The principal reason assigned by appellant for the reversal of the judgment, is that the verdict in this case was not sustained by the evidence. The record is quite voluminous and a large portion of the evidence contained in it "was devoted to the question whether or not appellee was guilty of contributory negligence in bringing about the accident complained of. Appellee testified that he never knew there was a trap-door at the place in question, and that he had swept directly over the place on the Saturday and Sunday mornings prior to the accident. It appeared, however, that the door had been removed on Friday afternoon by the assistant engineer, who went below the floor to raise a valve .connected with the water pipe, and four witnesses testify that it was permitted to remain off from that time until the time of the accident on the following Monday morning.
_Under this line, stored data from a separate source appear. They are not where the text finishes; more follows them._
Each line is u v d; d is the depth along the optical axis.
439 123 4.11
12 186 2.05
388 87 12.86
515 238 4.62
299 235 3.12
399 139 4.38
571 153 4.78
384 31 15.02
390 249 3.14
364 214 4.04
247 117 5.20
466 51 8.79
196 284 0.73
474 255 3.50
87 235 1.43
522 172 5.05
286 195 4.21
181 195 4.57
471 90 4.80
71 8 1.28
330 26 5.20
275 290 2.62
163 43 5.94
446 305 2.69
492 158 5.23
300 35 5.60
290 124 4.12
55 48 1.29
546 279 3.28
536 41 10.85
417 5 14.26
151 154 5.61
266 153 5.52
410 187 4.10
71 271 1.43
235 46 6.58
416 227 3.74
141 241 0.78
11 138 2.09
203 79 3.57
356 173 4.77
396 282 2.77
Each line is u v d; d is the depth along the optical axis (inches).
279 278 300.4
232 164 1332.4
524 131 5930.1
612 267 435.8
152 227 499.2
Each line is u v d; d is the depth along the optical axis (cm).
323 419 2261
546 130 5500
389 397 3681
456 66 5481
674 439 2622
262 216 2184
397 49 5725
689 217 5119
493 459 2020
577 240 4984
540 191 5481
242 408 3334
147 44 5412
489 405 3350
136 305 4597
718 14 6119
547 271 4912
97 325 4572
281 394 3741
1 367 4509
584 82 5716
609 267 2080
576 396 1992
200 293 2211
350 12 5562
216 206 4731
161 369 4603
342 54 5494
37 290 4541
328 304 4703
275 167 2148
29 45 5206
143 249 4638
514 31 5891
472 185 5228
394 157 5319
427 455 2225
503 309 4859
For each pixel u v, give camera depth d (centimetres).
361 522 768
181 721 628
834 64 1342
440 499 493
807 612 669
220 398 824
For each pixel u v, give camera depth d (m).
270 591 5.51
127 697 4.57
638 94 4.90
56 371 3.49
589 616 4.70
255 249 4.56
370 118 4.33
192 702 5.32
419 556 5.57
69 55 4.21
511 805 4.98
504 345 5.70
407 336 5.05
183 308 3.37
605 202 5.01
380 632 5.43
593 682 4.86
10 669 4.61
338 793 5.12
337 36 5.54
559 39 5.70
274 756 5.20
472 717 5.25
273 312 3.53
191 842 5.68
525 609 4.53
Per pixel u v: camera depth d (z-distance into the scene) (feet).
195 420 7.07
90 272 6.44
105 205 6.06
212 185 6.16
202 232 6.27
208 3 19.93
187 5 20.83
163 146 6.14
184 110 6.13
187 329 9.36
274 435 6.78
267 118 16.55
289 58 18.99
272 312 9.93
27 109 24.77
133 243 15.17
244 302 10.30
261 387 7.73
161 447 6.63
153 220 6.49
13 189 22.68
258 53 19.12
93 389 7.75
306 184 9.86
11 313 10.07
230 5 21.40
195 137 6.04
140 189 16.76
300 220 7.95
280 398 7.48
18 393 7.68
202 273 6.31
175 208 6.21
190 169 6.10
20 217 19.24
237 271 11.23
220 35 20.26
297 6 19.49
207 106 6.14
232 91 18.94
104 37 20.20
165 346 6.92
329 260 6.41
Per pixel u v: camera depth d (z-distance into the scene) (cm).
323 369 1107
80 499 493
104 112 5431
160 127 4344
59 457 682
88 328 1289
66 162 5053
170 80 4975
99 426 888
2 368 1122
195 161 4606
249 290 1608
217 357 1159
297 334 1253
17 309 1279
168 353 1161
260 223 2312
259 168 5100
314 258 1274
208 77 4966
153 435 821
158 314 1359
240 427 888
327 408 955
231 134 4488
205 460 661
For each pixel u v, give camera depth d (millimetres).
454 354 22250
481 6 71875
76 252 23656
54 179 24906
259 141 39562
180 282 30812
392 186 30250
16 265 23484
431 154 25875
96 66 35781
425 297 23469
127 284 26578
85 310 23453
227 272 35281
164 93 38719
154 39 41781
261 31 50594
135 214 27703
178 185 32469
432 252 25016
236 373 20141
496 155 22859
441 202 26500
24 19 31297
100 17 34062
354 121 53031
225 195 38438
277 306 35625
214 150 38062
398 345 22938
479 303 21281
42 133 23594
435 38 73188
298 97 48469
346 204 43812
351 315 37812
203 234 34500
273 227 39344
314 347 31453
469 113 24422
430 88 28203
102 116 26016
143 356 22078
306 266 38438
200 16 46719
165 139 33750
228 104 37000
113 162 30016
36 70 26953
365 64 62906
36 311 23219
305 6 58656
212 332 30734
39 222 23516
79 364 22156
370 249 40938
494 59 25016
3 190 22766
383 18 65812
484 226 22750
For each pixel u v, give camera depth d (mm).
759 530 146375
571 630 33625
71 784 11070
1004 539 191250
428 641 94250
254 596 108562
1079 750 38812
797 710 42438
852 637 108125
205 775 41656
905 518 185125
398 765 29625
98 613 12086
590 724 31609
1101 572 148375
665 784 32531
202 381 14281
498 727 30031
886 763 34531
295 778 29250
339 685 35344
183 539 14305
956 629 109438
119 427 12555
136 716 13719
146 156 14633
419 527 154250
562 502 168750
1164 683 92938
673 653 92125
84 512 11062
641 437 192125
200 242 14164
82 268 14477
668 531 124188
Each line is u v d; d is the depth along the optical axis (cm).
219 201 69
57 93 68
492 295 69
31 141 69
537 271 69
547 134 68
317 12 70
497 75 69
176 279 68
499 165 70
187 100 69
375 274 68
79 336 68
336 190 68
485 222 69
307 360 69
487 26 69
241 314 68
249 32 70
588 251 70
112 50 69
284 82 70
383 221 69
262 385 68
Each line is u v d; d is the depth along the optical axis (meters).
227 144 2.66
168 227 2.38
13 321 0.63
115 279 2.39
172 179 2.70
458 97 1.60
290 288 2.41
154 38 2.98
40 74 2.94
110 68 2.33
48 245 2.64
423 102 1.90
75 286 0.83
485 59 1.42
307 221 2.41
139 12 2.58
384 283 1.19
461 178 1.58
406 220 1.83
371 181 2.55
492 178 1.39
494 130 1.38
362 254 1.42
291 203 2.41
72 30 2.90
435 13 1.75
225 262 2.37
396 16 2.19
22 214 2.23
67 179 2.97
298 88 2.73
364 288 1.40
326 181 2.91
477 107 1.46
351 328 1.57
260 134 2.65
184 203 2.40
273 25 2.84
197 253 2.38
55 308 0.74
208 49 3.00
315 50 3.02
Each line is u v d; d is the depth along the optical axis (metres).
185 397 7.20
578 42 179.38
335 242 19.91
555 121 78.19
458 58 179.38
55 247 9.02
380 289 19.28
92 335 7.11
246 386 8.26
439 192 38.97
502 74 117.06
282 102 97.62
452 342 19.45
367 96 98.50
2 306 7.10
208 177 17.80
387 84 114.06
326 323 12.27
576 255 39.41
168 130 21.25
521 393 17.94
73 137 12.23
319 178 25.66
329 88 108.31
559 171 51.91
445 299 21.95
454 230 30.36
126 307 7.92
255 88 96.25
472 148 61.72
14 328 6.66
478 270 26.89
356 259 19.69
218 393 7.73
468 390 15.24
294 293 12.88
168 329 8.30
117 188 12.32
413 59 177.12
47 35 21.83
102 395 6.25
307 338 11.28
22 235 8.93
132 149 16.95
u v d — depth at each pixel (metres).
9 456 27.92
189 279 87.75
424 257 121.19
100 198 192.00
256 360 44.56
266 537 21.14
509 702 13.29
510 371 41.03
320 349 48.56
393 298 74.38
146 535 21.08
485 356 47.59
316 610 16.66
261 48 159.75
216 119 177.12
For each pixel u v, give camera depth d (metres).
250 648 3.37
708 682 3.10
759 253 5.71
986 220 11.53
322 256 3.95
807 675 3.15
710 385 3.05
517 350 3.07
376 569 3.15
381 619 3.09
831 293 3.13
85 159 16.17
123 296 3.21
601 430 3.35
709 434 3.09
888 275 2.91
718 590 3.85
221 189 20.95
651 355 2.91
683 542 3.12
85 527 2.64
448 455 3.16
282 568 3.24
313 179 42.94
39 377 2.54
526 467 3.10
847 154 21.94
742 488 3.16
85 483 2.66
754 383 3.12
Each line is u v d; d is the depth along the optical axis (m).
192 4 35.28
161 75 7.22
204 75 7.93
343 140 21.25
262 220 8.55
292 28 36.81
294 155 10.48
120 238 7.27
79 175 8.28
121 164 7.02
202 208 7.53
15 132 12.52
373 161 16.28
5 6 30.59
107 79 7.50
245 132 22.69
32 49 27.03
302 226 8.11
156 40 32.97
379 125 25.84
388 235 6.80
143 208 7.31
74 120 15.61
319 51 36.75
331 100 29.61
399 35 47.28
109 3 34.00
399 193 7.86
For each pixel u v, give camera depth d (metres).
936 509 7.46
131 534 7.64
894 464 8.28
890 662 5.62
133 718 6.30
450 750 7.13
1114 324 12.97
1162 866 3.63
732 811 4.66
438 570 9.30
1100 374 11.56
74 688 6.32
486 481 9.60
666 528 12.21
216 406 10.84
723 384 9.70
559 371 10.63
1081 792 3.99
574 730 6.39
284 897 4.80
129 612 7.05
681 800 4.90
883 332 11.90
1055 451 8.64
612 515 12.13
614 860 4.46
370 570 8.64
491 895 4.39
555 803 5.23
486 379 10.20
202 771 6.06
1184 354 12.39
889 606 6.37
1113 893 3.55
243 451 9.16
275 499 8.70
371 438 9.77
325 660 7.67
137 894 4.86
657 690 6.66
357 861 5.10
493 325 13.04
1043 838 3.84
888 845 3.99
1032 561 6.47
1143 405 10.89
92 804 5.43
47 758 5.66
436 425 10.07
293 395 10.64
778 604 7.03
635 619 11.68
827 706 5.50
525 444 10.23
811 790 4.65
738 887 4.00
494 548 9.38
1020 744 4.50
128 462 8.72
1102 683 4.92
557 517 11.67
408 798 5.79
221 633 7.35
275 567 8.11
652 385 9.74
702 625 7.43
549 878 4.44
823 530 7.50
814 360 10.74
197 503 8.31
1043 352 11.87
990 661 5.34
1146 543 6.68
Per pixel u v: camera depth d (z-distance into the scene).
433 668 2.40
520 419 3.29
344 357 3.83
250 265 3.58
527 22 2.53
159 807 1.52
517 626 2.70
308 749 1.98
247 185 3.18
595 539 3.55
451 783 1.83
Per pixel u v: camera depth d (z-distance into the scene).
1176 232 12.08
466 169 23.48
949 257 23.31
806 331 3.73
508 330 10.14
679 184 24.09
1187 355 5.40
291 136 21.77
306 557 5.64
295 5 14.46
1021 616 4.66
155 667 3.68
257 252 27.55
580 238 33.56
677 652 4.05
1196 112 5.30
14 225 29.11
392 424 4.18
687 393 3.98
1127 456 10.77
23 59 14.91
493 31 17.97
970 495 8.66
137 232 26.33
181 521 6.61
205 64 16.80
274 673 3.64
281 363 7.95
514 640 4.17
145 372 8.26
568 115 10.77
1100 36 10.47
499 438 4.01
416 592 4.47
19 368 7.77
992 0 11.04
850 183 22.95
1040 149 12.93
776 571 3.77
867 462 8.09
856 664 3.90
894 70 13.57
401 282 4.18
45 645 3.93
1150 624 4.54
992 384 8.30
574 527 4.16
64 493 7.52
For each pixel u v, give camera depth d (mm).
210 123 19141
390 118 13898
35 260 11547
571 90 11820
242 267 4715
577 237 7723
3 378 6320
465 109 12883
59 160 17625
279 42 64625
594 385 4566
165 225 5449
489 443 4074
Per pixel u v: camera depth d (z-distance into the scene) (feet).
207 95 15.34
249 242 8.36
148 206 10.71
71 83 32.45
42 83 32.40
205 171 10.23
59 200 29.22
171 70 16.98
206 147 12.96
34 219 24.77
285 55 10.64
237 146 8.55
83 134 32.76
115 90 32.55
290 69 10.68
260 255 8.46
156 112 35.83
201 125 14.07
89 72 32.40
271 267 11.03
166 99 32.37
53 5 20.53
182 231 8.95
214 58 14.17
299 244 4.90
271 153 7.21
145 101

If such was the fact it is hardly probable that plaintiff, who went in there before dark and came away after daylight, during the time the door was off, could have failed to notice it, and it would have been absolutely impossible for him to have swept over that spot on Saturday and Sunday without seeing the hole.

It also appeared from the evidence of two witnesses that on other occasions they went into and came out of the hole while appellee was present in the room. The greater weight of the proof showed that appellee knew of the existence of the trap-door. It also showed that the door was open and the hole exposed from Friday afternoon until the time of the accident. This was. evidently the view taken by the jury, as they found specially that the trap-door or hole in question when open was in plain view, and also that the trap door was off and the hole exposed to view Friday afternoon and Saturday and Sunday before the accident.

It also appeared from a preponderance of the evidence that the trap-door, during the time the hole was open, was lying east of it, right between the two up-right posts. If such were the case, appellee could not have swept between the posts without noticing it, and could not have walked backward without stepping upon the cover and thereby-being notified of danger.

Without going further into details of the proof, it is sufficient to say that we are of opinion plaintiff failed to show, by a preponderance of the evidence, that he was, at the time of the alleged accident, in the exercise of ordinary care for his own safety. "Under such circumstances he was not entitled to recover a judgment against appellant for damages.

The judgment of the court below will therefore be reversed, but as in our opinion the evidence was not sufficient to sustain a judgment in favor of appellee, the cause will not be remanded. Judgment reversed.

Finding of Facts, to be incorporated in the judgment. We find that appellee knew of the existence of the trap-door mentioned in the evidence, prior to the occurrence of the accident through which he claims to have received the injuries complained of, and that at the time of such accident he was not in the exercise of ordinary care for his own safety.